Spostamenti non autorizzati, 15 denunce

A Bellante fermati tre cicloamatori, a Giulianova un parcheggiatore abusivo. Sanzioni a 4 esercizi
TERAMO. Ci sono tre cicloamatori fermati a Bellante, un nigeriano arrivato da Tortoreto a Giulianova per fare il parcheggiatore abusivo nella zona dell’ospedale e sette teramani bloccati a Basciano: sono tutti accusati di aver violato le restrizioni per gli spostamenti imposti nell’ambito dell’emergenza coronavirus. I quindici sono stati bloccati dai carabinieri nell’ambito dei posti di blocco che ormai da 48 ore sono stati istituiti su tutto il territorio teramano da parte di polizia e carabinieri. I primi quindici sono stati denunciati dai carabinieri della compagnia di Giulianova per inosservanza ai provvedimenti dell’autorità . A Notaresco i militari hanno trovato quattro esercizi pubblici ricompresi tra quelli con chiusura anticipata alle 18 e ancora aperti oltre tale limite. Lo stesso è accaduto per un ristorante di Morro d'Oro.
E sempre i carabinieri di Notaresco, nel pomeriggio di martedì, hanno fermato e denunciato i tre ciclisti in transito da Bellante senza alcuna valida giustificazione. A Basciano i militari hanno denunciato sette persone, quasi tutte teramane, che si erano recate nel territorio a fare compere. A Pineto identificati dai militari dell’Arma altre tre persone inosservanti della normativa in questione.
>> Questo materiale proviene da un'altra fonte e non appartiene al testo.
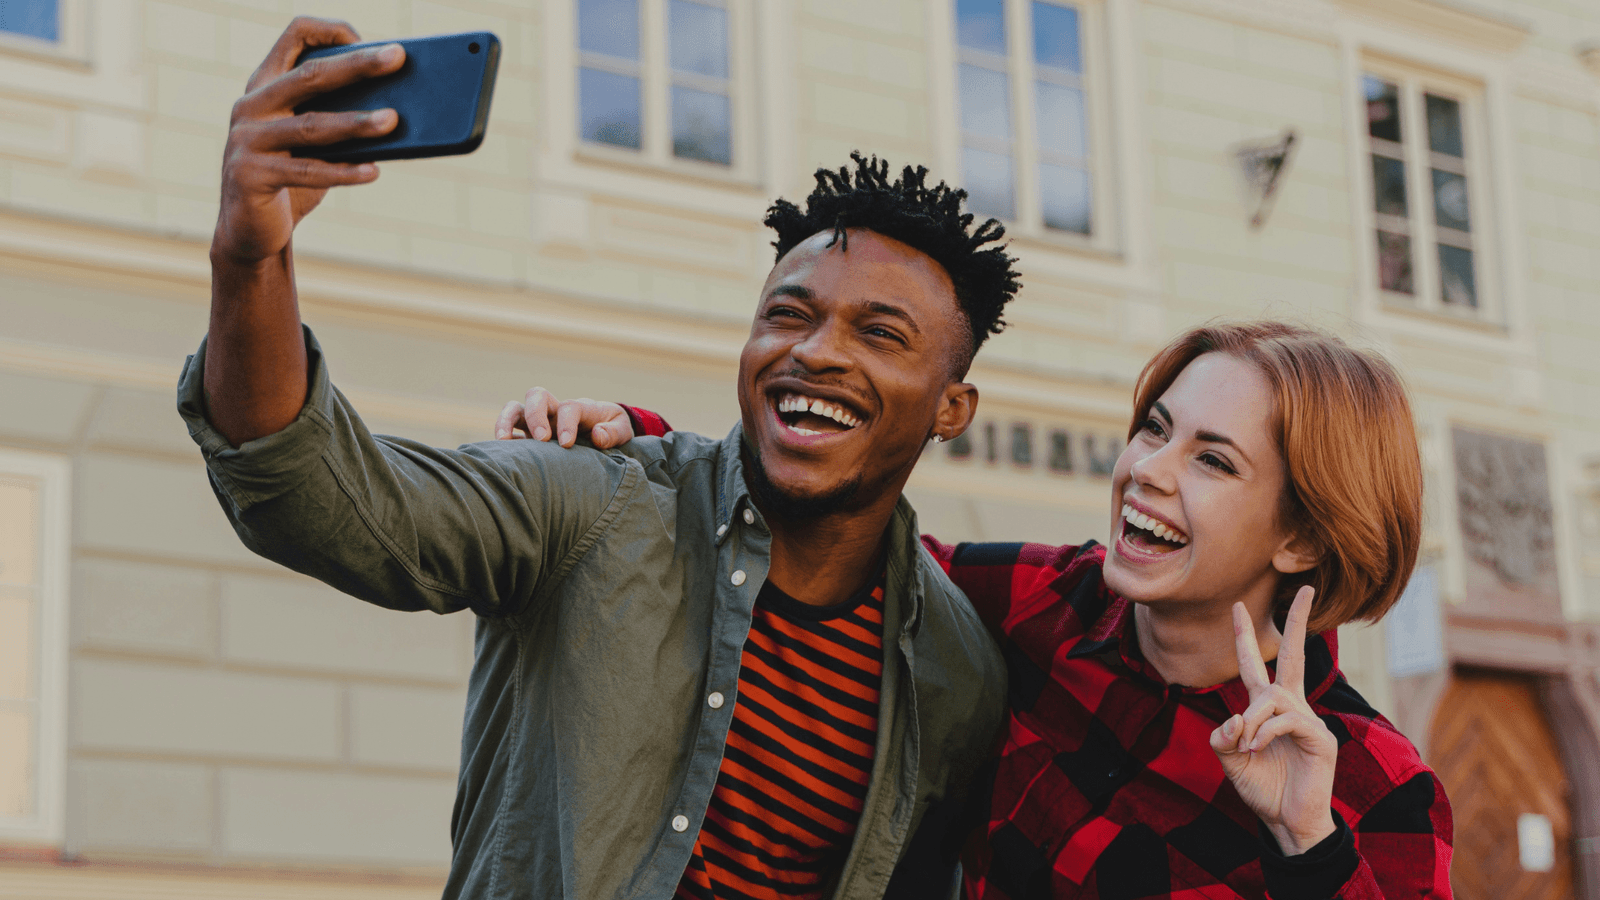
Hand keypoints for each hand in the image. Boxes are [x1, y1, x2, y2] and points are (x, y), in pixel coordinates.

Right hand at [213, 17, 403, 267]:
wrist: (249, 230)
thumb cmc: (292, 178)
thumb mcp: (311, 141)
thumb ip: (337, 118)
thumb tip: (398, 110)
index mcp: (265, 85)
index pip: (294, 36)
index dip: (331, 30)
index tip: (368, 39)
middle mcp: (251, 106)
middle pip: (310, 75)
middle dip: (357, 65)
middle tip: (398, 57)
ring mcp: (246, 140)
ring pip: (311, 125)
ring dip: (356, 123)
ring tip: (393, 120)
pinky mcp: (250, 176)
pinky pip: (307, 172)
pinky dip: (344, 172)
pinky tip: (374, 171)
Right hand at [494, 388, 635, 448]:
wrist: (605, 429)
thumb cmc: (612, 429)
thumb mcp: (622, 430)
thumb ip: (613, 433)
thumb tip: (597, 434)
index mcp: (581, 407)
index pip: (569, 407)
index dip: (566, 423)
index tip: (567, 443)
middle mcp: (556, 410)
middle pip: (538, 396)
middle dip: (536, 415)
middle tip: (541, 440)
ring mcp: (539, 420)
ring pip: (515, 408)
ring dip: (506, 421)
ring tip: (503, 441)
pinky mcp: (529, 435)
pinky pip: (510, 430)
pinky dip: (503, 438)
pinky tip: (502, 454)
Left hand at [1210, 587, 1338, 854]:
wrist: (1286, 822)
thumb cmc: (1262, 788)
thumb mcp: (1230, 759)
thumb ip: (1223, 737)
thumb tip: (1231, 719)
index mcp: (1267, 707)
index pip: (1256, 664)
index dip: (1244, 637)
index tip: (1236, 607)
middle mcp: (1290, 706)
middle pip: (1292, 655)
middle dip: (1297, 621)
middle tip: (1304, 588)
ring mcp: (1307, 720)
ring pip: (1274, 696)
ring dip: (1253, 718)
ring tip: (1247, 745)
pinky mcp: (1320, 739)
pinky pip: (1286, 720)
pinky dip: (1265, 732)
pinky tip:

Tutte dovranno rispondere alla competente Procura di inosservanza dei provvedimenti dell'autorità. Sono stati raddoppiati in tutti i venti comuni ricadenti sotto la giurisdizione della compagnia di Giulianova i posti di controllo per le verifiche dei transiti dei cittadini. Va detto che i posti di blocco, così come previsto proprio dall’ultimo decreto del presidente del consiglio, sono stati istituiti su tutte le strade del territorio teramano. Le autorità, che invitano a spostarsi solo per situazioni di necessità, ricordano di munirsi dell’apposito modulo. Qualora non si avesse a disposizione saranno le stesse forze dell’ordine a fornirlo. I controlli riguardano coloro che si spostano fuori Comune di residenza, ma anche spostamenti all’interno del territorio comunale di residenza. Parallelamente continuano i controlli per verificare il rispetto delle chiusure per bar e ristoranti prevista alle 18.